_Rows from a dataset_

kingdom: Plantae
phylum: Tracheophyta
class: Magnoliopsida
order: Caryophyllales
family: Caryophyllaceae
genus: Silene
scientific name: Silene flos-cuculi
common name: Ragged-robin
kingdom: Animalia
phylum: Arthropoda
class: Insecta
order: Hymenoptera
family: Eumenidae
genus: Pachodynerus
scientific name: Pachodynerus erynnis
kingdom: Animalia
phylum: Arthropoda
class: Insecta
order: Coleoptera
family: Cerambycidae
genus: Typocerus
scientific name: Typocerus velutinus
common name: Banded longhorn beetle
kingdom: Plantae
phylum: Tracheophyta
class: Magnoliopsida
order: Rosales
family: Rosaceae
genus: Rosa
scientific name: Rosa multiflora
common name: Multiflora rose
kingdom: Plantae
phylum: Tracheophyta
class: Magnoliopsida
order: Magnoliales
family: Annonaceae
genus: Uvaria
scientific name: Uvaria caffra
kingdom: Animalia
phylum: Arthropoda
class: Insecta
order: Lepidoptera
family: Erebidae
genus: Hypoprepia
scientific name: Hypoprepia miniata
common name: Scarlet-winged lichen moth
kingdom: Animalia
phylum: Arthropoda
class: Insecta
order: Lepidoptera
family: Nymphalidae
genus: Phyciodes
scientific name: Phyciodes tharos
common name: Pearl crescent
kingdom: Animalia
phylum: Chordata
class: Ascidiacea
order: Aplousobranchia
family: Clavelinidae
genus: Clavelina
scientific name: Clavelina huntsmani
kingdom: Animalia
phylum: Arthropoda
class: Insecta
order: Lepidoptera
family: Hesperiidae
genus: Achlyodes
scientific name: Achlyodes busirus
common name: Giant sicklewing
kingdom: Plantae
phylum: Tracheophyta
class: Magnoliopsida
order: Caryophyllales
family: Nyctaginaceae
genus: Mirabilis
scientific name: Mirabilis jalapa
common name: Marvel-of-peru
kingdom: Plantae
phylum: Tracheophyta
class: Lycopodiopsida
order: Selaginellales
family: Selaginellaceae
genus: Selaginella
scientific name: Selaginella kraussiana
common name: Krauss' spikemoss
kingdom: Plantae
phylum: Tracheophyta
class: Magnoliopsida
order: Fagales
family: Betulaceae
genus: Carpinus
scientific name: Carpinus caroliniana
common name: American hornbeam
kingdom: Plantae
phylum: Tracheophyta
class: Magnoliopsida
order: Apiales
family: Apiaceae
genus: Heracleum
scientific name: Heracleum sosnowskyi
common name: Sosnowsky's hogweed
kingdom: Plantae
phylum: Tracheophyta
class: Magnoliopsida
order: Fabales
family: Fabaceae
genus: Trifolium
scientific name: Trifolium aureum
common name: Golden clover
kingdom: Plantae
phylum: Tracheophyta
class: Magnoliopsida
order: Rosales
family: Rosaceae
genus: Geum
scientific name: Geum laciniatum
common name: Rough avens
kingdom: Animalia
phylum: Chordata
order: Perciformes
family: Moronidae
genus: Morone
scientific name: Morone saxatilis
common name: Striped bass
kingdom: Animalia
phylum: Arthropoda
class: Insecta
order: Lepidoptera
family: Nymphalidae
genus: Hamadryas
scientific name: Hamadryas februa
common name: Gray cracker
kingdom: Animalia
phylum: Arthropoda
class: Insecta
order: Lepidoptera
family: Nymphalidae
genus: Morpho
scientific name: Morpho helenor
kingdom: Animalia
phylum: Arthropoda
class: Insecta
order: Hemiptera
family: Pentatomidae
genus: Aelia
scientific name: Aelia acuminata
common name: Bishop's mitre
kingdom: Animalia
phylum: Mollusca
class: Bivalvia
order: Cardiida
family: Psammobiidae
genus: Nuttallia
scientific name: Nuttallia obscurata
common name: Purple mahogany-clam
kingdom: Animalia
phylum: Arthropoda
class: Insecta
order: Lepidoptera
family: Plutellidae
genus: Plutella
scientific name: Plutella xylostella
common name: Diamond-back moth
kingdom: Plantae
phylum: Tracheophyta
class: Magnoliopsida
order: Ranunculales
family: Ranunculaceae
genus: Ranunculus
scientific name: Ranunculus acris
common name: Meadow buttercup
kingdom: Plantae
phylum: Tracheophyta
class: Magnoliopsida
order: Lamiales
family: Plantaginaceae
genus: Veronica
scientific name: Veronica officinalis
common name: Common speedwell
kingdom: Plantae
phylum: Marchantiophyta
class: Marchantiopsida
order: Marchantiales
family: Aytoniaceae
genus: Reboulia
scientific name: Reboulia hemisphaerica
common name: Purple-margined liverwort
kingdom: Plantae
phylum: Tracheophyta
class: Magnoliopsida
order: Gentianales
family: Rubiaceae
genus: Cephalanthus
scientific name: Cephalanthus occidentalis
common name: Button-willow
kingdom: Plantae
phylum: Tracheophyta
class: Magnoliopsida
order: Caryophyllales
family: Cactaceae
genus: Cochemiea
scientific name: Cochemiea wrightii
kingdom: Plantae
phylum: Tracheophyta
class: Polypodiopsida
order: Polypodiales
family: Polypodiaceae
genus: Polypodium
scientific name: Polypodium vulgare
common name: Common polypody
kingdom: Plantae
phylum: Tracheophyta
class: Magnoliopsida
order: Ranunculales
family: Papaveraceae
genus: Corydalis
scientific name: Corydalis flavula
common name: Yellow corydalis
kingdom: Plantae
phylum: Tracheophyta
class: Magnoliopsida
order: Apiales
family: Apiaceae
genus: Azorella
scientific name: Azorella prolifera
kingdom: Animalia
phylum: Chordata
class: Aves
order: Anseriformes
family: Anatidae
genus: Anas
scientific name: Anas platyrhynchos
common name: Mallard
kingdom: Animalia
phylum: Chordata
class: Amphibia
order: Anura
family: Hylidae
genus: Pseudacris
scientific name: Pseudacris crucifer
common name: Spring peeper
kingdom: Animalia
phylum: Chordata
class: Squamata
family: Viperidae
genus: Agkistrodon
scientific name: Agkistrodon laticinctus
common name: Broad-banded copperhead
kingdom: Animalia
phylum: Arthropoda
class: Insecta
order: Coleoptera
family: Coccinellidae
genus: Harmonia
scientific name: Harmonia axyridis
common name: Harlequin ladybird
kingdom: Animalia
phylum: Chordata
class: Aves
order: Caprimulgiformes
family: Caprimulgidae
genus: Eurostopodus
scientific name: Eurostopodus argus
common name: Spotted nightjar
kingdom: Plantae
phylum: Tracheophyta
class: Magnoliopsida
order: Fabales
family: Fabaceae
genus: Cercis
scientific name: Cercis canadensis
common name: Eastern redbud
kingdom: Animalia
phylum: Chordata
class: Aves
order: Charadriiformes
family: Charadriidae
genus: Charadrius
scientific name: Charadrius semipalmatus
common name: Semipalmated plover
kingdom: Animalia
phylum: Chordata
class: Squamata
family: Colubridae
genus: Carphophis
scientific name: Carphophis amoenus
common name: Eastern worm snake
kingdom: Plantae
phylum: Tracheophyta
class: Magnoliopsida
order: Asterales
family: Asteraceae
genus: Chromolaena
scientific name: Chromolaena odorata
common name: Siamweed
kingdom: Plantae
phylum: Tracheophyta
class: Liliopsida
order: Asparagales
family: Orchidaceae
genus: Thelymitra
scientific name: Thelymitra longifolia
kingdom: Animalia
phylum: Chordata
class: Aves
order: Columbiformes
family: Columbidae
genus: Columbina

_REQUIRED TASK_
Rewrite every item above, swapping "common name" for "vernacular name" at each occurrence. Leave all other text as it stands.

_EXERCISE RESULT_
kingdom: Plantae
phylum: Tracheophyta
class: Magnoliopsida
order: Caryophyllales
family: Caryophyllaceae
genus: Silene
scientific name: Silene flos-cuculi
vernacular name: Ragged-robin
kingdom: Animalia
phylum: Arthropoda
class: Insecta
order: Hymenoptera
family: Eumenidae
genus: Pachodynerus
scientific name: Pachodynerus erynnis
kingdom: Animalia
phylum: Arthropoda
class: Insecta
order: Coleoptera
family: Cerambycidae
genus: Typocerus
scientific name: Typocerus velutinus
vernacular name: Banded longhorn beetle
kingdom: Plantae
phylum: Tracheophyta
class: Magnoliopsida
order: Rosales
family: Rosaceae
genus: Rosa
scientific name: Rosa multiflora
vernacular name: Multiflora rose
kingdom: Plantae
phylum: Tracheophyta
class: Magnoliopsida
order: Magnoliales
family: Annonaceae
genus: Uvaria
scientific name: Uvaria caffra
kingdom: Animalia
phylum: Arthropoda
class: Insecta
order: Lepidoptera
family: Erebidae
genus: Hypoprepia
scientific name: Hypoprepia miniata
vernacular name: Scarlet-winged lichen moth
kingdom: Animalia
phylum: Arthropoda
class: Insecta
order: Lepidoptera
family: Nymphalidae
genus: Phyciodes
scientific name: Phyciodes tharos
vernacular name: Pearl crescent
kingdom: Animalia
phylum: Chordata
class: Ascidiacea
order: Aplousobranchia
family: Clavelinidae
genus: Clavelina
scientific name: Clavelina huntsmani
kingdom: Animalia
phylum: Arthropoda
class: Insecta
order: Lepidoptera
family: Hesperiidae
genus: Achlyodes
scientific name: Achlyodes busirus
vernacular name: Giant sicklewing
kingdom: Plantae
phylum: Tracheophyta
class: Magnoliopsida
order: Caryophyllales
family: Nyctaginaceae
genus: Mirabilis
scientific name: Mirabilis jalapa
vernacular name: Marvel-of-peru
kingdom: Plantae
phylum: Tracheophyta
class: Lycopodiopsida
order: Selaginellales
family: Selaginellaceae
genus: Selaginella
scientific name: Selaginella kraussiana
vernacular name: Krauss' spikemoss
kingdom: Plantae
phylum: Tracheophyta
class: Magnoliopsida
order: Fagales
family: Betulaceae
genus: Carpinus
scientific name: Carpinus caroliniana
vernacular name: American hornbeam
kingdom: Plantae
phylum: Tracheophyta
class: Magnoliopsida
order: Apiales
family: Apiaceae
genus: Heracleum
scientific name: Heracleum sosnowskyi
vernacular name: Sosnowsky's hogweed
kingdom: Plantae
phylum: Tracheophyta
class: Magnoliopsida
order: Fabales
family: Fabaceae
genus: Trifolium
scientific name: Trifolium aureum
vernacular name: Golden clover
kingdom: Plantae
phylum: Tracheophyta
class: Magnoliopsida
order: Rosales
family: Rosaceae
genus: Geum
scientific name: Geum laciniatum
vernacular name: Rough avens
kingdom: Animalia
phylum: Chordata
order: Perciformes
family: Moronidae
genus: Morone
scientific name: Morone saxatilis
vernacular name: Striped bass
kingdom: Animalia
phylum: Arthropoda
class: Insecta
order: Lepidoptera
family: Nymphalidae
genus: Hamadryas
scientific name: Hamadryas februa
vernacular name: Gray cracker
kingdom: Animalia
phylum: Arthropoda
class: Insecta
order: Lepidoptera
family: Nymphalidae
genus: Morpho
scientific name: Morpho helenor
kingdom: Animalia
phylum: Arthropoda
class: Insecta
order: Hemiptera
family: Pentatomidae
genus: Aelia
scientific name: Aelia acuminata
vernacular name: Bishop's mitre
kingdom: Animalia
phylum: Mollusca
class: Bivalvia
order: Cardiida
family: Psammobiidae
genus: Nuttallia
scientific name: Nuttallia obscurata
vernacular name: Purple mahogany-clam
kingdom: Animalia
phylum: Arthropoda
class: Insecta
order: Lepidoptera
family: Plutellidae
genus: Plutella
scientific name: Plutella xylostella
vernacular name: Diamond-back moth
kingdom: Plantae
phylum: Tracheophyta
class: Magnoliopsida
order: Ranunculales
family: Ranunculaceae
genus: Ranunculus
scientific name: Ranunculus acris
vernacular name: Meadow buttercup
kingdom: Plantae
phylum: Tracheophyta
class: Magnoliopsida
order: Lamiales
family: Plantaginaceae
genus: Veronica
scientific name: Veronica officinalis
vernacular name: Common speedwell
kingdom: Plantae
phylum: Marchantiophyta
class: Marchantiopsida
order: Marchantiales
family: Aytoniaceae
genus: Reboulia
scientific name: Reboulia hemisphaerica
vernacular name: Purple-margined liverwort
kingdom: Plantae
phylum: Tracheophyta
class: Magnoliopsida
order: Gentianales
family: Rubiaceae
genus: Cephalanthus
scientific name: Cephalanthus occidentalis
vernacular name: Button-willow
kingdom: Plantae
phylum: Tracheophyta
class: Magnoliopsida
order: Caryophyllales
family: Cactaceae
genus: Cochemiea
scientific name: Cochemiea wrightii
kingdom: Plantae
phylum: Tracheophyta
class: Polypodiopsida
order: Polypodiales
family: Polypodiaceae
genus: Polypodium
scientific name: Polypodium vulgare
vernacular name: Common polypody
kingdom: Plantae
phylum: Tracheophyta
class: Magnoliopsida
order: Ranunculales
family: Papaveraceae
genus: Corydalis
scientific name: Corydalis flavula
vernacular name: Yellow corydalis
kingdom: Plantae
phylum: Tracheophyta
class: Magnoliopsida
order: Apiales
family: Apiaceae
genus: Azorella
scientific name: Azorella prolifera
kingdom: Animalia
phylum: Chordata
class: Aves
order: Anseriformes
family: Anatidae
genus: Anas
scientific name: Anas platyrhynchos
vernacular name: Mallard
kingdom: Animalia
phylum: Chordata
class: Amphibia
order: Anura
family: Hylidae
genus: Pseudacris
scientific name: Pseudacris crucifer
vernacular name: Spring peeper
kingdom: Animalia
phylum: Chordata
class: Squamata
family: Viperidae
genus: Agkistrodon
scientific name: Agkistrodon laticinctus
vernacular name: Broad-banded copperhead
kingdom: Animalia
phylum: Arthropoda
class: Insecta
order: Coleoptera
family: Coccinellidae
genus: Harmonia
scientific name: Harmonia axyridis
vernacular name: Harlequin ladybird
kingdom: Animalia
phylum: Chordata
class: Aves
order: Caprimulgiformes
family: Caprimulgidae
genus: Eurostopodus
scientific name: Eurostopodus argus
vernacular name: Spotted nightjar
kingdom: Plantae
phylum: Tracheophyta
class: Magnoliopsida
order: Fabales
family: Fabaceae
genus: Cercis
scientific name: Cercis canadensis
vernacular name: Eastern redbud
kingdom: Animalia
phylum: Chordata
class: Aves
order: Charadriiformes
family: Charadriidae
genus: Charadrius
scientific name: Charadrius semipalmatus
vernacular name: Semipalmated plover
kingdom: Animalia
phylum: Chordata
class: Squamata
family: Colubridae
genus: Carphophis
scientific name: Carphophis amoenus
vernacular name: Eastern worm snake
kingdom: Plantae
phylum: Tracheophyta
class: Magnoliopsida
order: Asterales
family: Asteraceae
genus: Chromolaena
scientific name: Chromolaena odorata
vernacular name: Siamweed
kingdom: Plantae
phylum: Tracheophyta
class: Liliopsida
order: Asparagales
family: Orchidaceae
genus: Thelymitra
scientific name: Thelymitra longifolia
kingdom: Animalia
phylum: Chordata
class: Aves
order: Columbiformes
family: Columbidae
genus: Columbina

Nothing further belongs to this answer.